On 6/10/2016 11:56 a.m., Jose Torres-Berrocal wrote:
acl whitelist2 dstdom_regex -i "whitelist.acl"
Where whitelist.acl content:
^familymedicinepr\.com$
^mail\.yahoo\.com$
^neodecksoftware\.com$
^office\.net$
\.familymedicinepr\.com$
\.mail\.yahoo\.com$
\.neodecksoftware\.com$
\.office\.net$
On 10/05/2016 11:45 PM, Amos Jeffries wrote:
There is a simpler way if you are going to insisit on regex instead of
dstdomain. Starting the pattern with an optional '.' character: \.?
So whitelist.acl content:
\.?familymedicinepr\.com$
\.?mail\.yahoo\.com$
\.?neodecksoftware\.com$
\.?office\.net$
On Thu, Oct 6, 2016 at 1:28 PM, Alex Rousskov <rousskov@xxxxxxxxxxxxxxxxxxxxxxx> wrote:
That simpler way is incorrect AFAICT: The top/correct ACL list does not
match "xoffice.net" but yours does.
On 06.10.16 13:52, Jose Torres-Berrocal wrote:
"dstdomain .office.net" does not match xoffice.net domain.
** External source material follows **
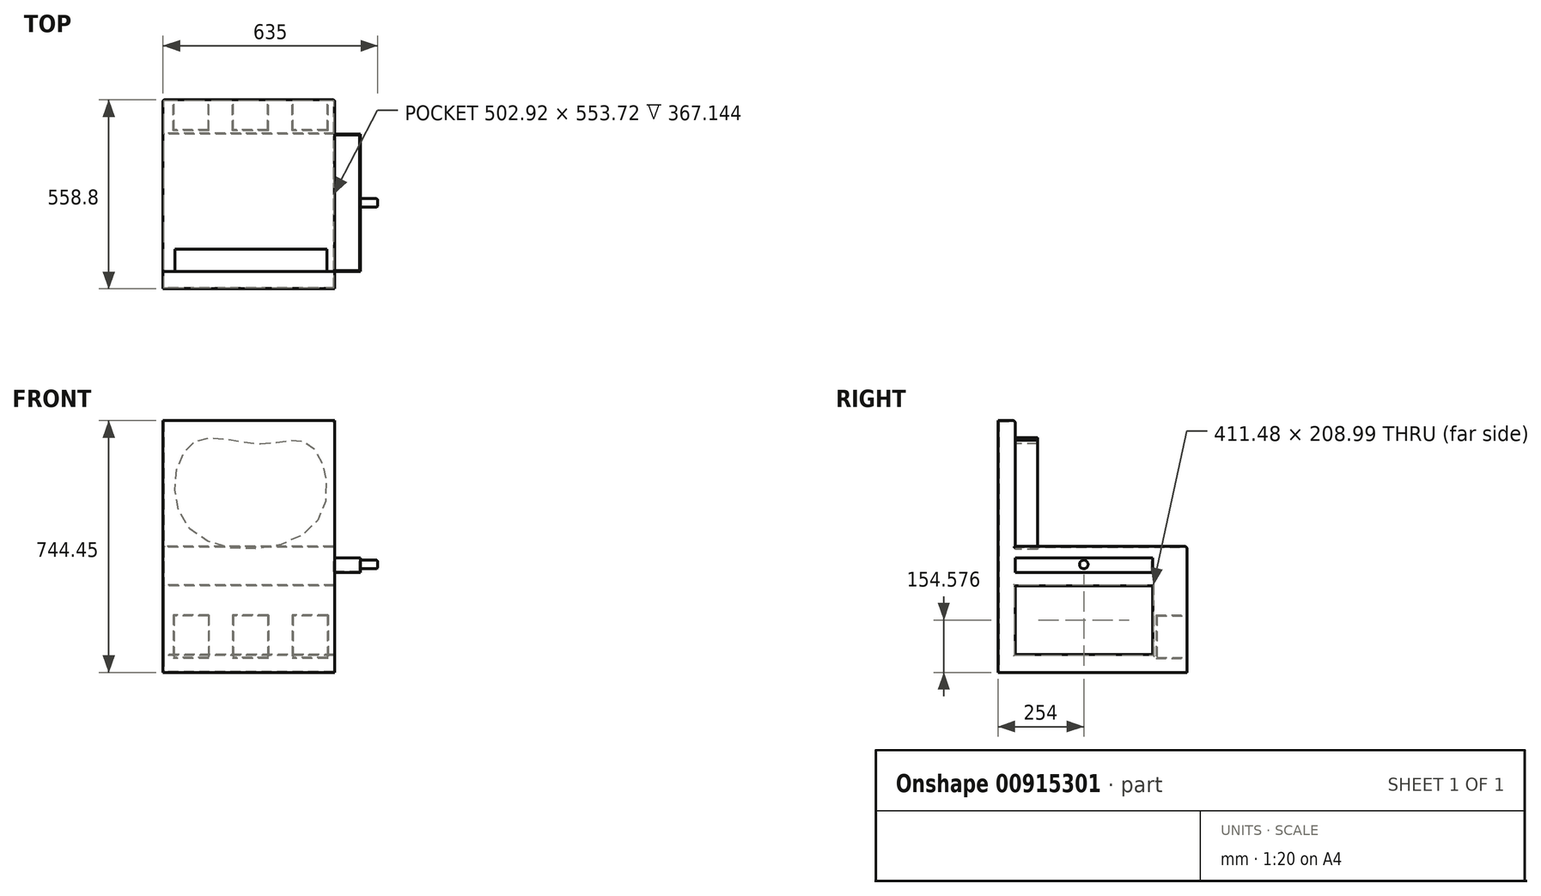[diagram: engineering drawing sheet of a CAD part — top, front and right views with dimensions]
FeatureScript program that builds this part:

I do not
want to match xoffice.net with the regex.
That's precisely why Alex noted that Amos' regex is incorrect.
In fact:
acl whitelist2 dstdomain .neodecksoftware.com
is equivalent to:
acl whitelist2 dstdom_regex ^neodecksoftware\.com$ .*\.neodecksoftware\.com$
or:
acl whitelist2 dstdom_regex ^(.*\.)?neodecksoftware\.com$
because is matches domain itself (neodecksoftware.com) as long as subdomains
(*.neodecksoftware.com).
And this is why Amos said that:
"Using dstdomain in this case is better though since the comparison is
shorter and faster than regex."
whenever you can, use dstdomain insted of dstdom_regex.